E como NIC.br teria perdido o controle dos domínios do banco de forma tão catastrófica em primeiro lugar? Kaspersky aponta para uma postagem no blog de janeiro da NIC.br que admitiu uma vulnerabilidade em seu site que, em algumas circunstâncias, permitiria alterações nas configurações dos clientes. Mas a NIC.br notou em seu post que não tinha evidências de que o ataque tivesse sido usado. O post também se refere vagamente a "episódios recentes de grandes repercussões envolvendo alterações no servidor DNS", mas os atribui a "ataques de engenharia social".

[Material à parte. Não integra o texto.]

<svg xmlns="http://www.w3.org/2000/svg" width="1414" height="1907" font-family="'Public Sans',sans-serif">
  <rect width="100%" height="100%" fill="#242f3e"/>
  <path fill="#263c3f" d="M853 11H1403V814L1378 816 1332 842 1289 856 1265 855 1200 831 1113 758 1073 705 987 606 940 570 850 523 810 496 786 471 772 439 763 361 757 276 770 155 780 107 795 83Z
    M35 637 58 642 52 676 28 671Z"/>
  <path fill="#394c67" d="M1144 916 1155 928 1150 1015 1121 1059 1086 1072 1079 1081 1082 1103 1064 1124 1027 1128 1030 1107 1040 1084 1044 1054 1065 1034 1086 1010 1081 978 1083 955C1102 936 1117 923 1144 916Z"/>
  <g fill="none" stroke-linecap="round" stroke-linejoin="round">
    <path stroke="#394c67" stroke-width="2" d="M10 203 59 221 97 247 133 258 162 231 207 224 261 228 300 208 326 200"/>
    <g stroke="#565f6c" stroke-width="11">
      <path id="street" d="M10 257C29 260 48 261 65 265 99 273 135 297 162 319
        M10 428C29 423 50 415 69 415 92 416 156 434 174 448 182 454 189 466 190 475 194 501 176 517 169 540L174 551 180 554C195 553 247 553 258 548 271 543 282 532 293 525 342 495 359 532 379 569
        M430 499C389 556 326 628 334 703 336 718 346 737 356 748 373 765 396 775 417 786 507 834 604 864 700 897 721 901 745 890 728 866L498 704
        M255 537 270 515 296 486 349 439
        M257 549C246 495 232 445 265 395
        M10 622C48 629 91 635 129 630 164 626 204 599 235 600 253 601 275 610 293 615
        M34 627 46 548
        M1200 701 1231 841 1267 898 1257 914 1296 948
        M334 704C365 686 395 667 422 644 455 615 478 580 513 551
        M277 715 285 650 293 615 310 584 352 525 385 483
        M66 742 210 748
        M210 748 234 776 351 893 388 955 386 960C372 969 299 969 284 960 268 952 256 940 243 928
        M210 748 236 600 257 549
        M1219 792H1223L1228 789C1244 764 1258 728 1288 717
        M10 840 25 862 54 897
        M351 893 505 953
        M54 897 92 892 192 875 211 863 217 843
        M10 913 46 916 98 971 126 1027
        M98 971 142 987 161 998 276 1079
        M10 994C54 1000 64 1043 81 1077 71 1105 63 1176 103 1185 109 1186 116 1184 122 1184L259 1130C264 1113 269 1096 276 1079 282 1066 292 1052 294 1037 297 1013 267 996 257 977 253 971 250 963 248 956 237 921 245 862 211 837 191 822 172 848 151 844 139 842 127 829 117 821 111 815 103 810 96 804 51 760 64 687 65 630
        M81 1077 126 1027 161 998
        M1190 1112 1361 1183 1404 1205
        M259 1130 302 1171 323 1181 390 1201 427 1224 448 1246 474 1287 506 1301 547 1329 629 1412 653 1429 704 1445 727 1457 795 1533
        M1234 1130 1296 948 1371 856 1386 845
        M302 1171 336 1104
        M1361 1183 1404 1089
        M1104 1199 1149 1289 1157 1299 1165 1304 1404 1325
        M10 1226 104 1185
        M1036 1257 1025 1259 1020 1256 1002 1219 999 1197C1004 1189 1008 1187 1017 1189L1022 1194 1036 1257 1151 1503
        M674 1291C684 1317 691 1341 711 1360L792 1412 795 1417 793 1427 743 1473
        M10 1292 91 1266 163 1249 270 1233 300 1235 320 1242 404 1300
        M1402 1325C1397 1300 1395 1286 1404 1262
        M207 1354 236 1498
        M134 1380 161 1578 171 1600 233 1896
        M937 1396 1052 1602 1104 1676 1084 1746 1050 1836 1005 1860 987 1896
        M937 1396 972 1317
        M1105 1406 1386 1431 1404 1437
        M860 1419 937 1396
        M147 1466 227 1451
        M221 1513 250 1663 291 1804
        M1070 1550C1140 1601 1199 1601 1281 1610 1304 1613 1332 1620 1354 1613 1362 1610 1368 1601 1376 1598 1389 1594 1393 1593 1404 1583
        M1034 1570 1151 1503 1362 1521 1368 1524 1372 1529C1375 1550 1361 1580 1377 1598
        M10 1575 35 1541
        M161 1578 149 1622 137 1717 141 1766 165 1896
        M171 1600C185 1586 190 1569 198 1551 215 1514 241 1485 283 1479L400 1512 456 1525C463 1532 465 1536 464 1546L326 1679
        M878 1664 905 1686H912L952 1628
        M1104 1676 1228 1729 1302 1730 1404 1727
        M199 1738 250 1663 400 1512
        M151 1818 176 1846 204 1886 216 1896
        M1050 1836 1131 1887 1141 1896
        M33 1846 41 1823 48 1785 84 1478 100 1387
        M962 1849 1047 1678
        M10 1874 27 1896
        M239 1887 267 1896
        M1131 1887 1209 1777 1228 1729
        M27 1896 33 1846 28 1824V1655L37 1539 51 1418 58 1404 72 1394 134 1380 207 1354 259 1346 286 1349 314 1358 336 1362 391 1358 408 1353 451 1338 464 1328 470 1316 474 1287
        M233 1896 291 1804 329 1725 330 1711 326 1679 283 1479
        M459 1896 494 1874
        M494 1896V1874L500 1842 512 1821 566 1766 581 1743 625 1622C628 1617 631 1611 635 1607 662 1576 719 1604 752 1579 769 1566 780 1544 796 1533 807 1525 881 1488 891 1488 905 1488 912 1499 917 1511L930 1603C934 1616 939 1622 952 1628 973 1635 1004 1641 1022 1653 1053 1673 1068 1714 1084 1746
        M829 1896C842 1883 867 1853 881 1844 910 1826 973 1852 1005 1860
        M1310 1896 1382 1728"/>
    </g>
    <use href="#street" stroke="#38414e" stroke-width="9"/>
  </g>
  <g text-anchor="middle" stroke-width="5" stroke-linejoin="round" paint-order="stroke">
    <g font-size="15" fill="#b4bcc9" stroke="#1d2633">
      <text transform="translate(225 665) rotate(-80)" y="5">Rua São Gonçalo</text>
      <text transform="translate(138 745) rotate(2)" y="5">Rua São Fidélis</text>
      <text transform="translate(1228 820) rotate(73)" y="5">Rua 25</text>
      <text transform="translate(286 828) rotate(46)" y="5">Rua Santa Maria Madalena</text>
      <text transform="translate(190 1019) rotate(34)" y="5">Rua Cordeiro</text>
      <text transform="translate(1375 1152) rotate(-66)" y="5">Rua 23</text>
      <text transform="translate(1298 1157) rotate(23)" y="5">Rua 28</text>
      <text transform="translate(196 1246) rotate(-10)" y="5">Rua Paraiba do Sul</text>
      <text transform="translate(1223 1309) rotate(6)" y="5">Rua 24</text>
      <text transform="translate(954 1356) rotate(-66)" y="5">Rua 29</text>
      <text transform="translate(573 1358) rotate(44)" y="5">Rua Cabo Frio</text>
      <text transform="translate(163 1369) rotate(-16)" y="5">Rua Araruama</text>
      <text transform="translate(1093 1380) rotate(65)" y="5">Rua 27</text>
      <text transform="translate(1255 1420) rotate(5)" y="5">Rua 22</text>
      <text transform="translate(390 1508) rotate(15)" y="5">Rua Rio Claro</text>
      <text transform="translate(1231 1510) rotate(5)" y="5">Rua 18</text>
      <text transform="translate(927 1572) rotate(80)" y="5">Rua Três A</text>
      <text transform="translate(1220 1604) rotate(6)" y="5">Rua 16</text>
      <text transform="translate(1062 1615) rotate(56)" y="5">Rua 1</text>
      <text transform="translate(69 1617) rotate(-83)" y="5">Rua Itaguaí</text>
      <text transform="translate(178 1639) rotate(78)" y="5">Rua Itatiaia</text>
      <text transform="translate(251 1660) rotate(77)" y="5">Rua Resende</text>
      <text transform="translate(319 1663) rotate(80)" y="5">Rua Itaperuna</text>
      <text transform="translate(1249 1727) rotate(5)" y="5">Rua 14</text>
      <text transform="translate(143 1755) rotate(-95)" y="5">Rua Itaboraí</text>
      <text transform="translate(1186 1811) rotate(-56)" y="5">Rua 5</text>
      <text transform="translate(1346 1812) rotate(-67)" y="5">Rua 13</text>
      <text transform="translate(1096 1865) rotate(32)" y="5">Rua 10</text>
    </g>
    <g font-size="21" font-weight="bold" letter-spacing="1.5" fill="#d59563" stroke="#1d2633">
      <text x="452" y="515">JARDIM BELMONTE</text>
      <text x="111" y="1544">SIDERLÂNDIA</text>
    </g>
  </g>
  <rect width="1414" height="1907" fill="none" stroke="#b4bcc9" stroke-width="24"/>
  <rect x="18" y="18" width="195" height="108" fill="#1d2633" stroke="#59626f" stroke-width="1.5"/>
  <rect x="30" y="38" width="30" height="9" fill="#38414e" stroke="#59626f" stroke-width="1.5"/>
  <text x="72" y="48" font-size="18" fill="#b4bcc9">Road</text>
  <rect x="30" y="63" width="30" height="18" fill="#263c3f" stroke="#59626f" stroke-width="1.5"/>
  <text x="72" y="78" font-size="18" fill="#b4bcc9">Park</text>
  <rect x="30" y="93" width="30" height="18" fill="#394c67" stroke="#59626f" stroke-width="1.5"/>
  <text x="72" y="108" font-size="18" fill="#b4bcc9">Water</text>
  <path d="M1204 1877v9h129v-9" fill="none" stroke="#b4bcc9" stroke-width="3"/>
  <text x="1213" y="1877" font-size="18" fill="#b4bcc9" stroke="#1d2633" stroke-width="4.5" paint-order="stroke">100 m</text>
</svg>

Em um telefonema, o diretor de tecnologia da NIC.br, Frederico Neves, contestou a afirmação da Kaspersky de que todos os 36 dos domínios do banco haviam sido seqüestrados. "Posso garantir que os números que a Kaspersky está colocando fora são especulações", disse Neves. Ele negou que a NIC.br tenha sido "hackeada". Mas ele admitiu que as contas podem ter sido alteradas devido ao phishing ou através do e-mail comprometido dos clientes, acrescentando que "qualquer registro do tamanho do nosso possui compromissos de contas de usuário regularmente".

Kaspersky's Bestuzhev argumenta que, para os bancos, o incidente deve servir como um aviso claro para verificar a segurança do seu DNS. Ele observa que metade dos 20 maiores bancos classificados por ativos totais não gerenciam seu próprio DNS, deixando-o nas mãos de um terceiro potencialmente hackable. E independentemente de quem controla o DNS de um banco, eles podem tomar precauções especiais para evitar que seus registros DNS sejam alterados sem verificações de segurança, como um "bloqueio de registro" que alguns registradores fornecem e autenticação de dois fatores que torna muito mais difícil para hackers alterá-los .

Without those simple precautions, the Brazilian heist shows how quickly a domain switch can undermine practically all other security measures a company might implement. Your encrypted website and locked down network won’t help when your customers are silently routed to a bizarro version deep in the web’s underbelly.

1Update 4/4/2017 3pm EST to include a response from NIC.br.

2Corrected 4/4/2017 8pm EST, to clarify that Kaspersky believes the bank’s account at NIC.br was compromised, but not necessarily NIC.br itself.